Conclusions and clinical implications

Family caregivers of Taiwanese advanced cancer patients follow distinct depressive-symptom trajectories from EOL caregiving through bereavement. Clinical interventions should be prioritized to interrupt the three unfavorable long-lasting and delayed high-level depressive-symptom trajectories, to prevent burnout during caregiving for caregivers in the preloss-depressive-only trajectory, and to facilitate rapid return to healthy emotional functioning for bereaved in the relief trajectory. Furthermore, our findings showed that these trajectories are linked to preloss caregiving demands, appraisal of EOL-caregiving impact, internal coping capacity, and perceived social support.

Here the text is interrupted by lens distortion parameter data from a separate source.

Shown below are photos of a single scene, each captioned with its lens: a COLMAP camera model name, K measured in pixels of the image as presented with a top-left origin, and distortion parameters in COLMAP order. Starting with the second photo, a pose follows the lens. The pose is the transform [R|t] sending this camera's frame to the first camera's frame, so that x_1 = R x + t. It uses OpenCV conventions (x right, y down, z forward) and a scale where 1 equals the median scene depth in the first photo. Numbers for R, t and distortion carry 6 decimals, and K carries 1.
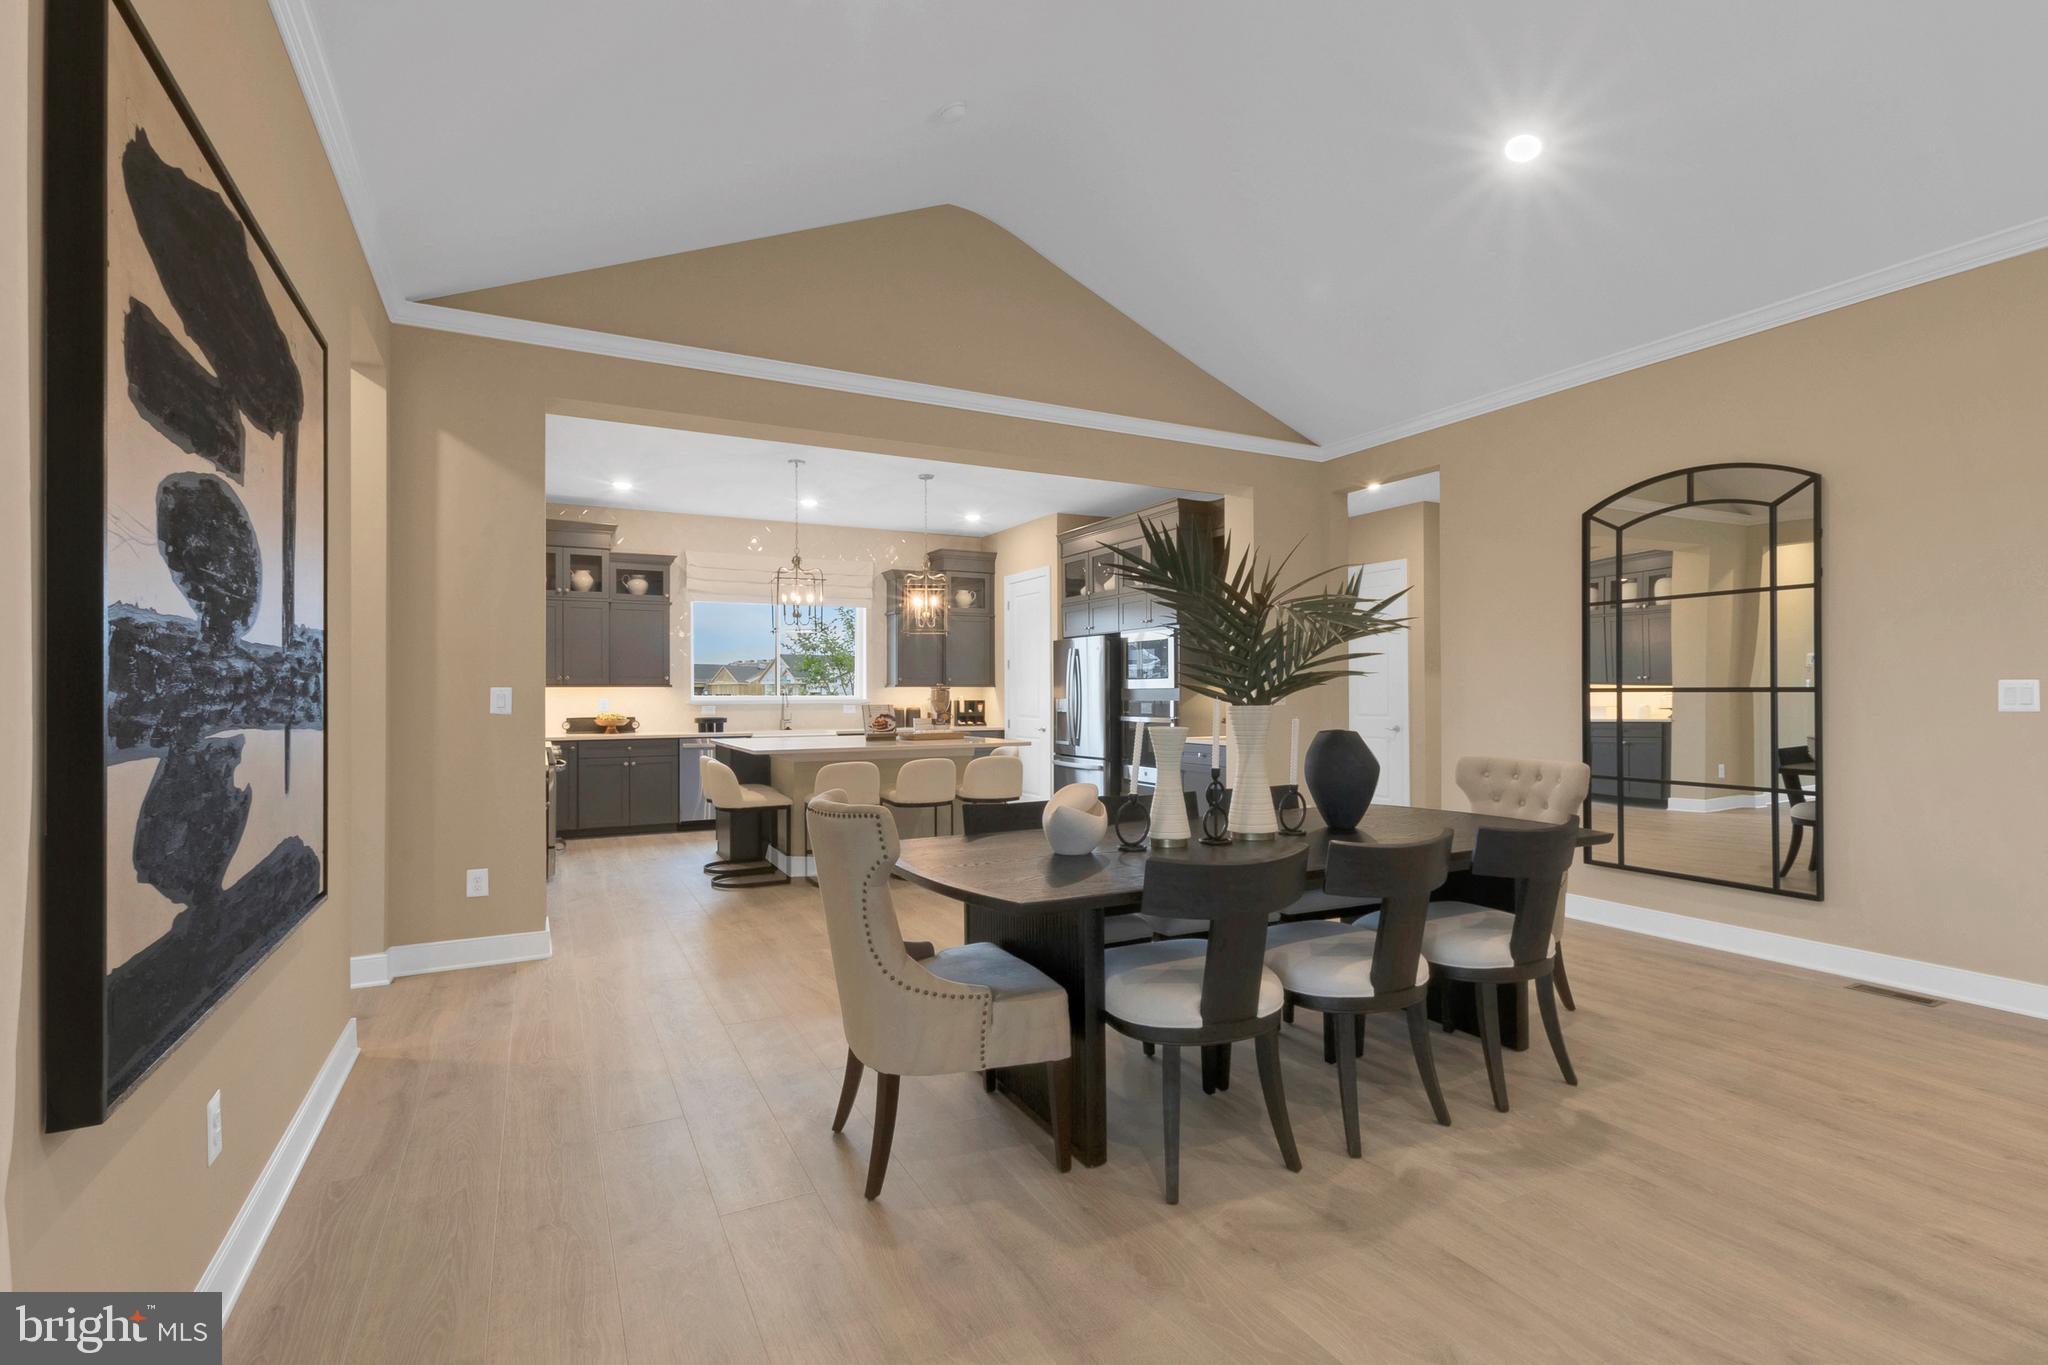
lens RADIAL K [[951.6, 0, 1023.7], [0, 951.6, 686.2], [0, 0, 1]] dist [0.012584, -0.001837]
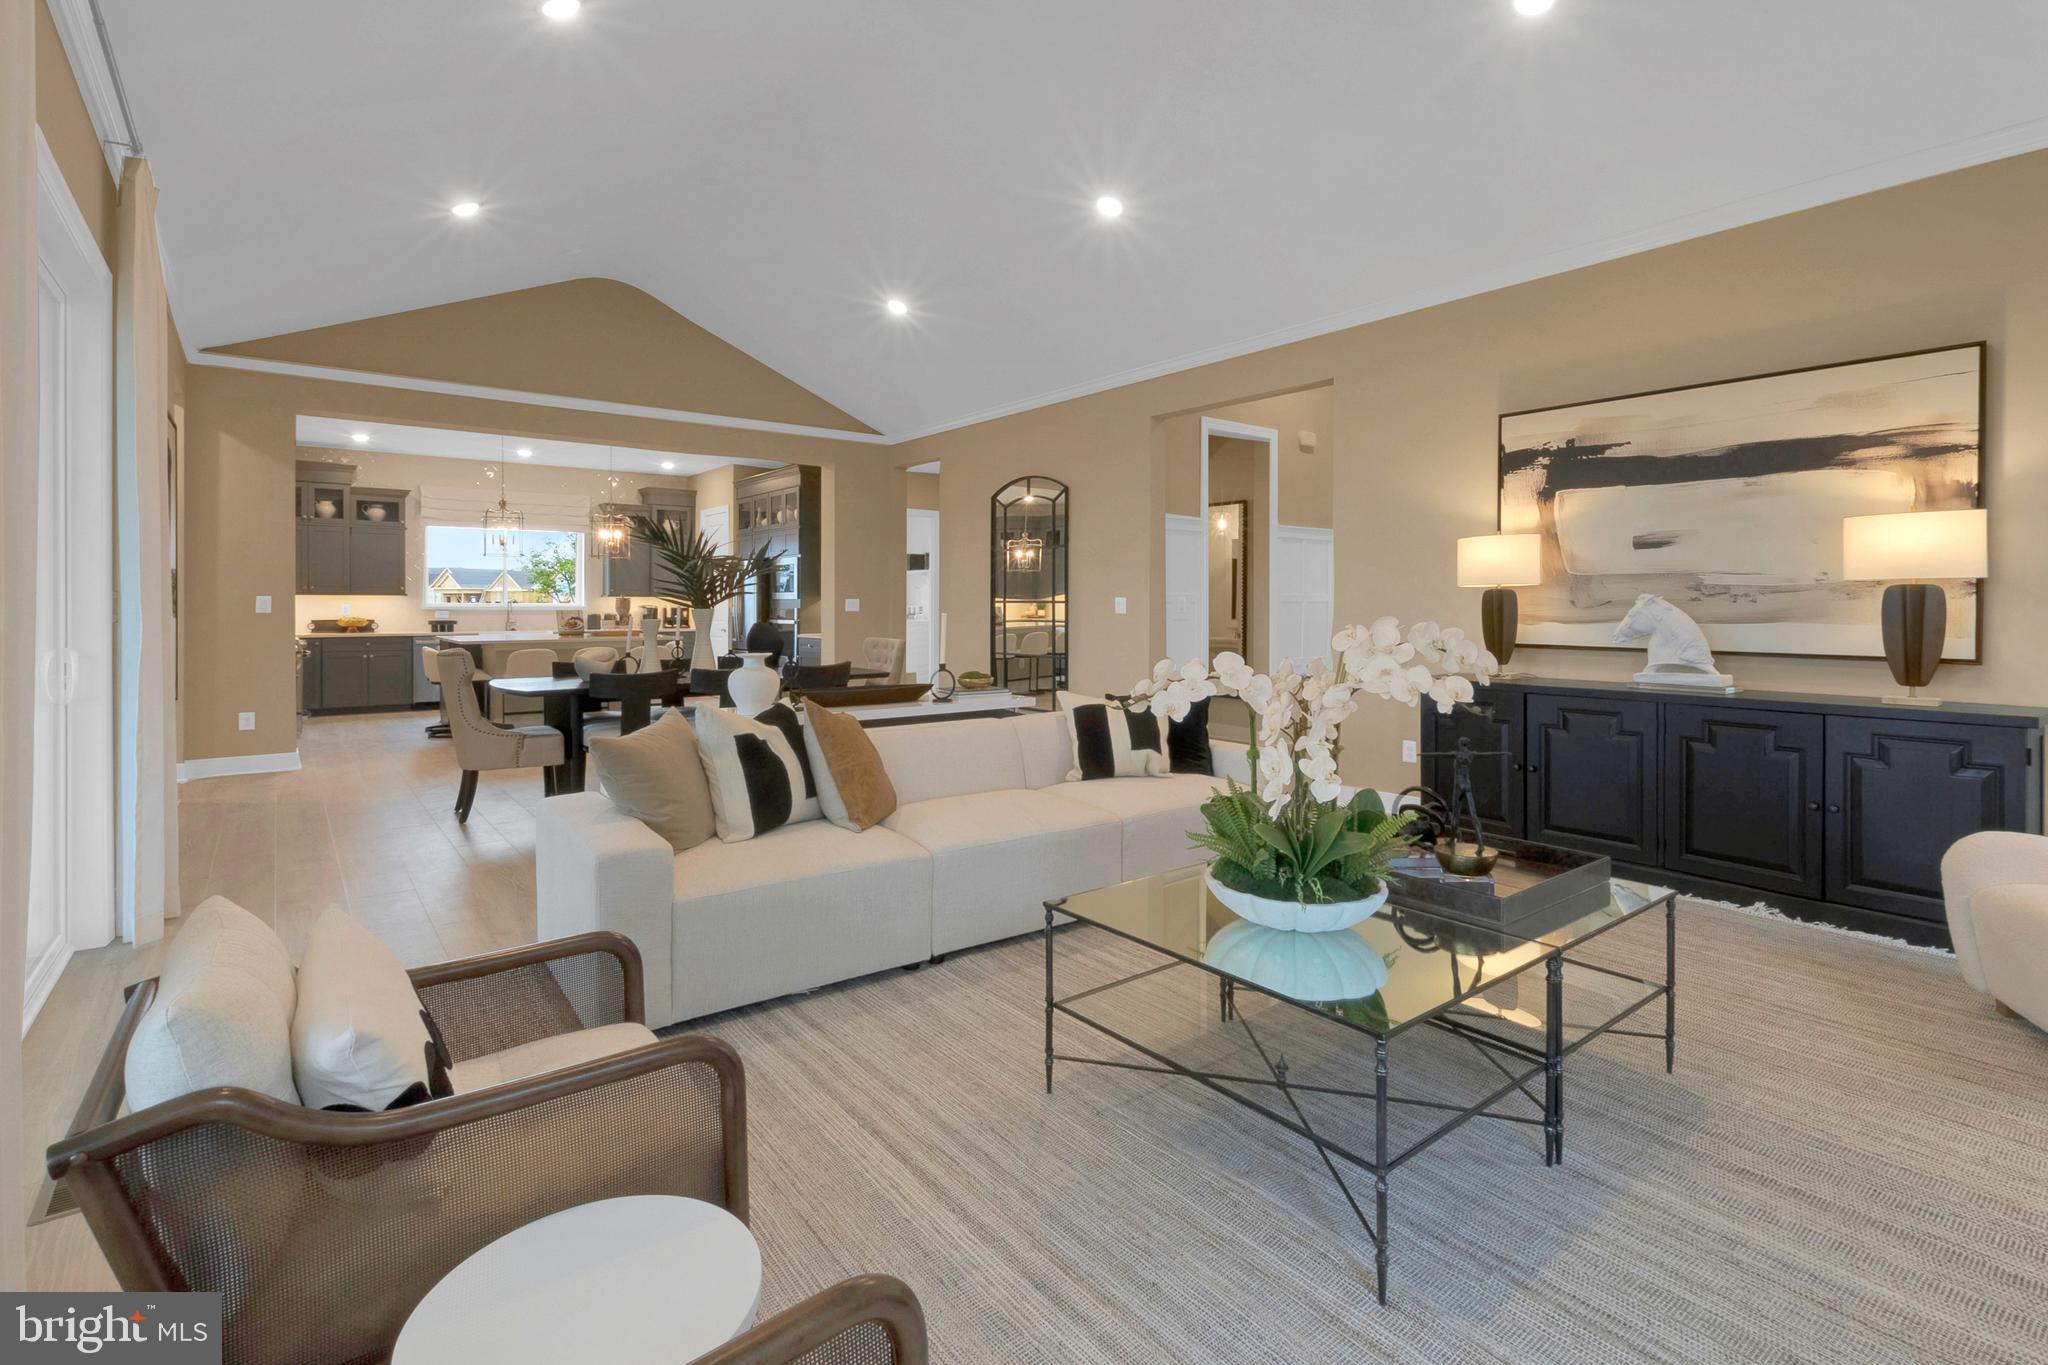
lens RADIAL K [[951.6, 0, 1023.7], [0, 951.6, 610.5], [0, 0, 1]] dist [0.012584, -0.001837]
pose [[0.981227, 0.004389, 0.192806, 0.188459], [-0.007034, 0.999890, 0.013037, -0.001599], [-0.192727, -0.014148, 0.981150, -0.398098]]
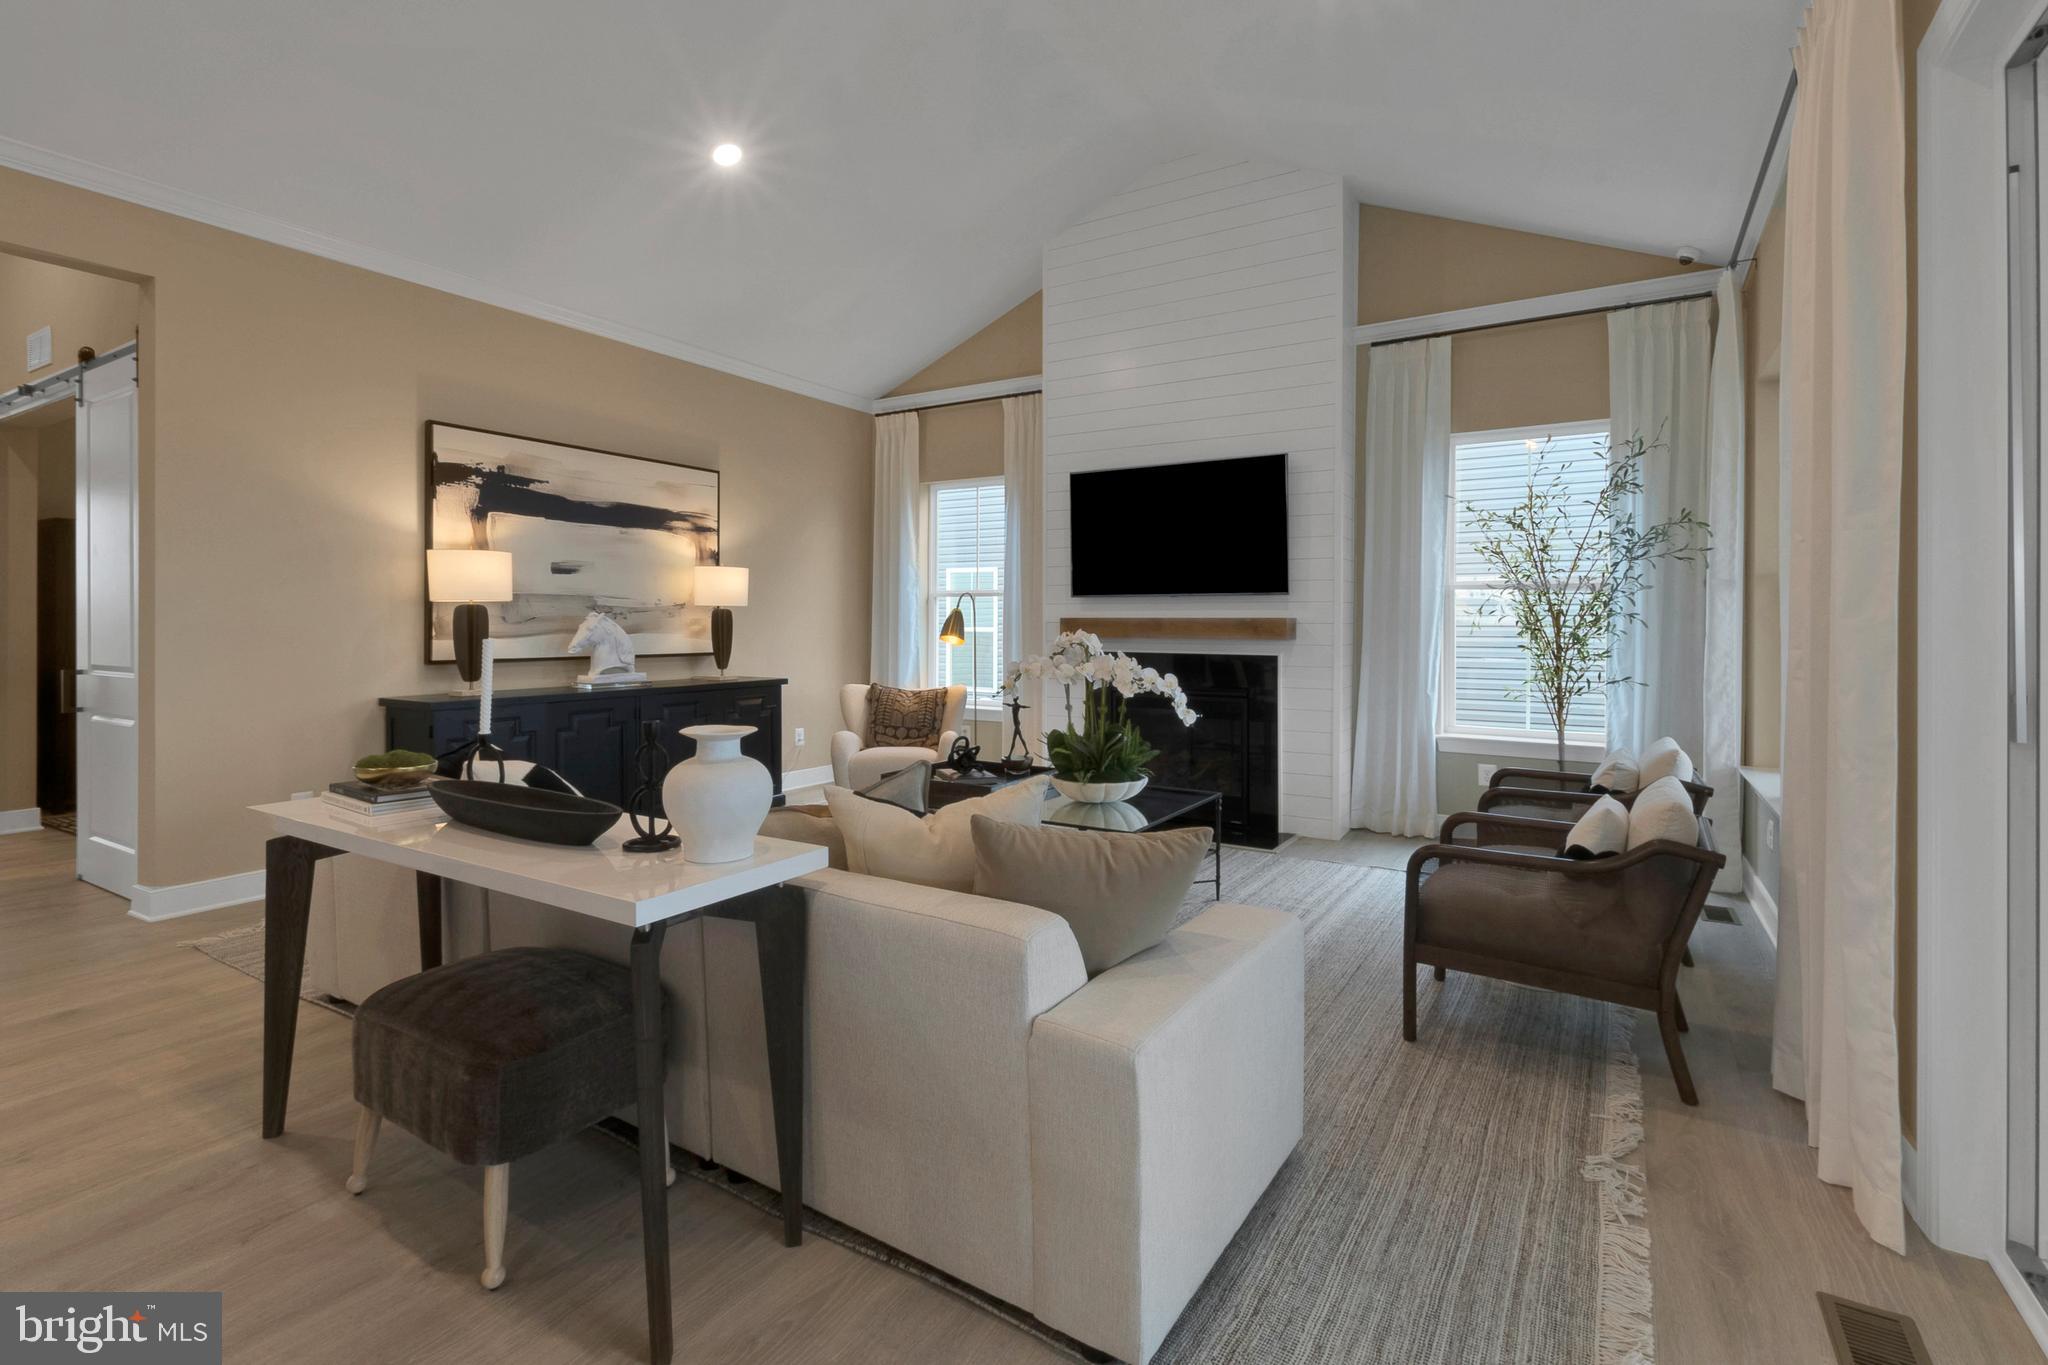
lens RADIAL K [[951.6, 0, 1044.9], [0, 951.6, 628.6], [0, 0, 1]] dist [0.012584, -0.001837]
pose [[-0.536273, -0.004135, 0.844034, -0.563811], [-0.007771, 0.999970, -0.000038, 0.010151], [-0.844009, -0.006579, -0.536289, 1.077126]]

Profound caregiving demands may cumulatively exhaust caregivers, whereas caregivers who appraise EOL caregiving as a substantial burden may feel relief and experience fewer depressive symptoms once their relative dies. Stronger internal coping capacity and external social support may buffer the tremendous stress from EOL caregiving and the permanent loss of a relative. Healthcare professionals should be sensitive to the caregiving needs of caregivers with heavy caregiving demands and provide effective interventions. For example, caregivers’ coping capacity could be boosted and their social support enhanced to help them adequately manage daily caregiving to relieve the emotional toll before patient death and throughout bereavement. These actionable opportunities for high-quality EOL care can facilitate caregivers’ adjustment to the stress of EOL caregiving and bereavement, thus benefiting caregivers and society.